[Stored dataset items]
****
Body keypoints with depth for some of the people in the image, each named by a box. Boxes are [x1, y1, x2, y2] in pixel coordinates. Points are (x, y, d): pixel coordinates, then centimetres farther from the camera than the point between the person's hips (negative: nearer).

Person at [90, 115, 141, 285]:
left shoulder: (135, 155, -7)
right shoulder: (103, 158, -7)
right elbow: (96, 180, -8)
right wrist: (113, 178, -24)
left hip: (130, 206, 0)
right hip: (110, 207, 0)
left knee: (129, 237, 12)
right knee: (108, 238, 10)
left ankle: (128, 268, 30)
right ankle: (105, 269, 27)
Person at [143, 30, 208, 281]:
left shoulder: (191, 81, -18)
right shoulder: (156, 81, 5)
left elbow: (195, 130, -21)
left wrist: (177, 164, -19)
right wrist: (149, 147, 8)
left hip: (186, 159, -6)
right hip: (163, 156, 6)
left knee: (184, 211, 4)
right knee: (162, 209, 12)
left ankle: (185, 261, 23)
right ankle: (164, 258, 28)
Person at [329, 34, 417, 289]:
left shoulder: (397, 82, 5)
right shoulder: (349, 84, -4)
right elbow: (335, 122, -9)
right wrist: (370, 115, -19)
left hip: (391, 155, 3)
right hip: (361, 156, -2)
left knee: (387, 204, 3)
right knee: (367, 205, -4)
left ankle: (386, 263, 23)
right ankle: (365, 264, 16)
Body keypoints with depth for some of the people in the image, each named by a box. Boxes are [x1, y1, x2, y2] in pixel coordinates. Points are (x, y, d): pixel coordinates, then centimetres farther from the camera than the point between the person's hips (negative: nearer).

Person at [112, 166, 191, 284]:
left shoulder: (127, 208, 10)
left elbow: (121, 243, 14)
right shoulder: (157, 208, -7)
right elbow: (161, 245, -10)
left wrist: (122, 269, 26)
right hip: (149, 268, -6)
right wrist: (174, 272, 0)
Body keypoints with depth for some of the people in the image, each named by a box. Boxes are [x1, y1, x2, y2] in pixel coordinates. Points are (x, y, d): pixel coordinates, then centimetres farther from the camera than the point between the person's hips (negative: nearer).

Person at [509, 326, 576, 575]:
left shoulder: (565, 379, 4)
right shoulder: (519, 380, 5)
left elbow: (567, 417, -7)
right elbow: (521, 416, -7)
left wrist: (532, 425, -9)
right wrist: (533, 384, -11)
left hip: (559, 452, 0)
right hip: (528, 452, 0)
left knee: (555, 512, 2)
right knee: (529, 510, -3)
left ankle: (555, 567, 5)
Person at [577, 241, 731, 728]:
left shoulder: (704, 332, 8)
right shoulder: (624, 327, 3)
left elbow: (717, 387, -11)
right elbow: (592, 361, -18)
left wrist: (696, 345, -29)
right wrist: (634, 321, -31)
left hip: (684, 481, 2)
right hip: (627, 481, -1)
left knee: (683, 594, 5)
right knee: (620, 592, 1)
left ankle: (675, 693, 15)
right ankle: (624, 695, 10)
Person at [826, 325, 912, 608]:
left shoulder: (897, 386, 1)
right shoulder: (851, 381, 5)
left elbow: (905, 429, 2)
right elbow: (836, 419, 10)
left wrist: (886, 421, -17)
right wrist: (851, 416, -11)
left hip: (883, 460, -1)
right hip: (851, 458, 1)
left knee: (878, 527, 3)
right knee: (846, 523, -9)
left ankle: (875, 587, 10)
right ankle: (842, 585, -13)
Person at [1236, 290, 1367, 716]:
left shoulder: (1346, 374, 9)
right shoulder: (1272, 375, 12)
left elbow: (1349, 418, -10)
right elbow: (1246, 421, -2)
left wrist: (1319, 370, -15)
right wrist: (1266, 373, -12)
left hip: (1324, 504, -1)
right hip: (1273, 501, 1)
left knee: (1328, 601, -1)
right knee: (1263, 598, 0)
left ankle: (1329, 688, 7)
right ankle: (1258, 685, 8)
****
Can you copy out all of the records above, line for line and with nothing changed?

Body keypoints with depth for some of the people in the image, each named by a box. Boxes are [x1, y1, x2, y2] in pixel coordinates. Points are (x, y, d): pixel coordinates, then centimetres farther from the camera than the point between the person's hips (negative: nearer).

Person at [90, 115, 141, 285]:
left shoulder: (135, 155, -7)
right shoulder: (103, 158, -7)
right elbow: (96, 180, -8)
right wrist: (113, 178, -24)
left hip: (130, 206, 0)
right hip: (110, 207, 0)
left knee: (129, 237, 12)
right knee: (108, 238, 10)
left ankle: (128, 268, 30)
right ankle: (105, 269, 27)
Person at [143, 30, 208, 281]:
left shoulder: (191, 81, -18)
right shoulder: (156, 81, 5)
left elbow: (195, 130, -21)
left wrist: (177, 164, -19)
right wrist: (149, 147, 8)
left hip: (186, 159, -6)
right hip: (163, 156, 6)
left knee: (184, 211, 4)
right knee: (162, 209, 12)
left ankle: (185, 261, 23)
right ankle: (164, 258, 28)
Person at [329, 34, 417, 289]:
left shoulder: (397, 82, 5)
right shoulder: (349, 84, -4)
right elbow: (335, 122, -9)
right wrist: (370, 115, -19)
left hip: (391, 155, 3)
right hip: (361, 156, -2)
left knee: (387, 204, 3)
right knee: (367, 205, -4)
left ankle: (386, 263, 23)
right ankle: (365, 264, 16)
Body keypoints with depth for some of the people in the image, each named by a box. Boxes are [x1, y1, x2, y2] in pixel coordinates. Points are (x, y, d): pixel coordinates, then centimetres farther from the camera than the point between the person's hips (negative: nearer).

Person at [112, 166, 191, 284]:
left shoulder: (127, 208, 10)
left elbow: (121, 243, 14)
right shoulder: (157, 208, -7)
right elbow: (161, 245, -10)
left wrist: (122, 269, 26)
right hip: (149, 268, -6)
right wrist: (174, 272, 0)
Body keypoints with depth for some of the people in the image, each named by a box. Boxes are [x1, y1, x2, y2] in pixel coordinates. Points are (x, y, d): pixel coordinates, then centimetres farther from the camera than the point between the person's hips (negative: nearer).

Person at [509, 326, 576, 575]:
left shoulder: (565, 379, 4)
right shoulder: (519, 380, 5)
left elbow: (567, 417, -7)
right elbow: (521, 416, -7)
left wrist: (532, 425, -9)
right wrist: (533, 384, -11)
left hip: (559, 452, 0)
right hip: (528, 452, 0)
left knee: (555, 512, 2)
right knee: (529, 510, -3)
left ankle: (555, 567, 5)
Person at [577, 241, 731, 728]:
left shoulder: (704, 332, 8)
right shoulder: (624, 327, 3)
left elbow: (717, 387, -11)
right elbow: (592, 361, -18)
left wrist: (696, 345, -29)
right wrist: (634, 321, -31)
left hip: (684, 481, 2)
right hip: (627, 481, -1)
left knee: (683, 594, 5)
right knee: (620, 592, 1)
left ankle: (675, 693, 15)
right ankle: (624, 695, 10)
Person at [826, 325, 912, 608]:
left shoulder: (897, 386, 1)
right shoulder: (851, 381, 5)
left elbow: (905, 429, 2)
right elbow: (836, 419, 10)
left wrist: (886, 421, -17)
right wrist: (851, 416, -11)
left hip: (883, 460, -1)
right hip: (851, 458, 1)
left knee: (878, 527, 3)
right knee: (846, 523, -9)
left ankle: (875, 587, 10)
right ankle: (842, 585, -13)
Person at [1236, 290, 1367, 716]:
left shoulder: (1346, 374, 9)
right shoulder: (1272, 375, 12)
left elbow: (1349, 418, -10)
right elbow: (1246, 421, -2)
left wrist: (1319, 370, -15)
right wrist: (1266, 373, -12)
left hip: (1324, 504, -1)
right hip: (1273, 501, 1)
left knee: (1328, 601, -1)
right knee: (1263, 598, 0)
left ankle: (1329, 688, 7)
right ankle: (1258, 685, 8)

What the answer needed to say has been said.